Jesus is the one who takes away our sins.
Did you hear Jesus asking you earlier, “Do you want to get well?” Can you hear His words, again? “Stop sinning or something worse may happen.” What’s something you need to stop today? Maybe there’s someone here you need to confess or ask for prayer to overcome a sinful habit.
You may find it helpful to pray this prayer from Thomas Aquinas (1225-1274). He prayed this simple prayer each day of his life:
Grant me, O Lord my God,
a mind to know you,
a heart to seek you,
a wisdom to find you,
conduct pleasing to you,
faithful perseverance in waiting for you,
and a hope of finally embracing you. (Quoted by Chad Ragsdale and Daniel McCoy, The Disciples’ Mind, OCC Press, 2024, in referencing Pope Benedict XVI, Holy Men and Women: Of the Middle Ages and Beyond, 2012, p. 78).
Once the healed man identifies Jesus, he goes to tell the leaders who it was that healed him. The Jewish leaders begin to persecute Jesus and sought to kill Jesus (John 5.16-18). We are only in John 5, and the pressure between Jesus and the Jewish leaders has begun to grow.
Jesus addresses these foes with the compassion and the authority of His Father (John 5.19-30).
Jesus affirms how His Father is working and Jesus is simply following His Father’s lead. My Father is a healer and I am a healer. My Father loves me and shows me all He does. Trust me you will be amazed. Just as the Father gives life, so the Son gives life to whom He is pleased to give it (John 5.21).
The Father has entrusted all judgment to the Son.

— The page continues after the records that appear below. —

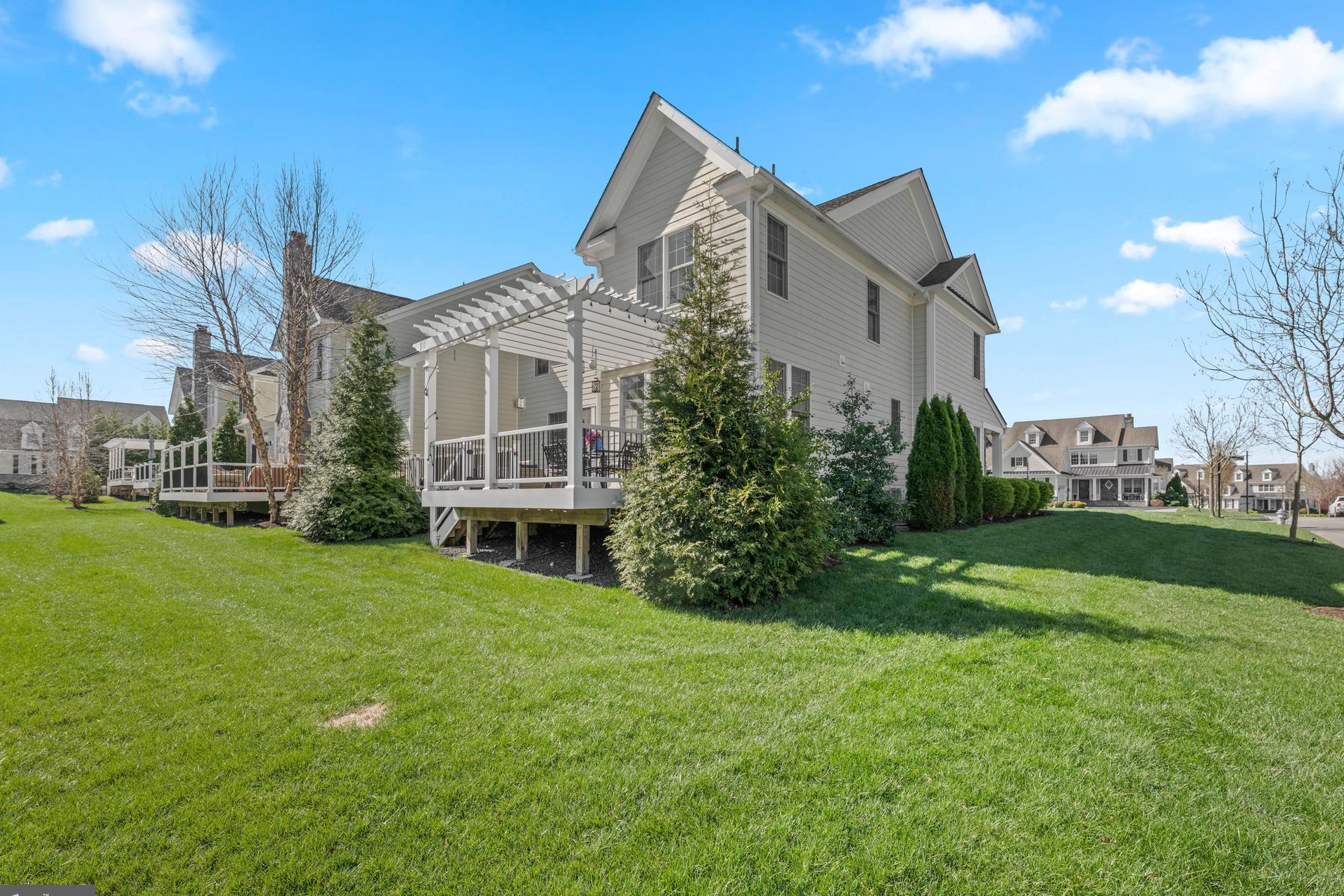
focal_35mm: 15
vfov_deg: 77.3
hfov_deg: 100.4
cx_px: 660
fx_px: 560
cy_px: 456
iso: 400
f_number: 6.3
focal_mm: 14
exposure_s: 1/320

If you don’t honor the Father, then you don’t honor the Father who sent Him.
Jesus continues His message to the leaders, “Very truly I tell you, whoever hears my words and believes Him who sent me has eternal life and will not be judged but has crossed over from death to life” (John 5.24). For those who are with Jesus, eternal life has begun. It happens now and will carry on throughout eternity. Jesus gives some of the clearest and often neglected teaching of life after the grave in the following verses.

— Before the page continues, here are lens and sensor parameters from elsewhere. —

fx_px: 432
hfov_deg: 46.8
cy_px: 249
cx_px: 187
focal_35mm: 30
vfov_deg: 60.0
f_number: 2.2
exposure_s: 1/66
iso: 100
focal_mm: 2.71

He says, “A time is coming and has now come when the dead will hear the voice of the Son of God and those who hear will live. For as the Father has life in himself, so He has granted the Son to have life in himself. And He has granted Him authority to judge because He is the Son of Man” (John 5.25-27).
With these words, Jesus is drawing from a powerful vision from Daniel 7. Daniel has a vision of four beasts. Smart, scary, hungry beasts with horns and terrifying power. The fourth beast had ten horns, symbolizing power. Then, another horn grew up and spoke boastfully. Let’s pick up the story in Daniel 7.10-14.

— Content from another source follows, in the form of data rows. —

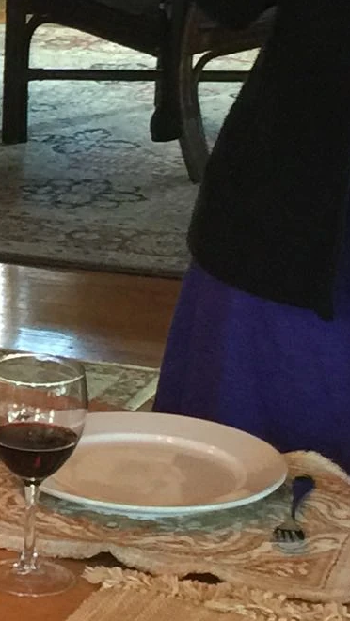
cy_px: 351
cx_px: -676
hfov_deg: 7.0
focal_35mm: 156
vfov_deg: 13.8
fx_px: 2573
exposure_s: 1/15
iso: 80
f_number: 2.2
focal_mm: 4.15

Before leaving Daniel’s vision, Daniel closes with imagery that Jesus will use in John 5.28-29.
Daniel 12:2 NIV
Multitudes who sleep in the dust of the earth will awake: some to everlasting life, others to shame and everlasting contempt.
John 5.28-29, Jesus describes a time in the future when all who are in their graves will hear His voice and come out…Can you picture that?
Those who have done what is good will rise to live, and those who have done evil will rise to be condemned.
Scripture is clear that we are saved by grace through faith (Ephesians 2.8-10). And yet, the judgment scenes in the Bible do evaluate how we have lived out our faith in Jesus. Jesus concludes that His judgment is just and seeks to please His Father who sent Him.
In 2 Corinthians 5.1-10, the Apostle Paul describes the longing for our eternal dwelling with God. He closes in 2 Corinthians 5.10, “For we must all appear before the judgment seat of Christ, so that each one may receive what is due for what he has done in the body, whether good or evil.”
As we look back over this story, I want us to listen to the words of Jesus.
Do you want to get well? (John 5.6)
Stop sinning or something worse may happen to you. (John 5.14)
Whoever hears and believes Him who sent me has eternal life. (John 5.24).
Our heavenly Father has given Jesus the authority to heal and judge humanity.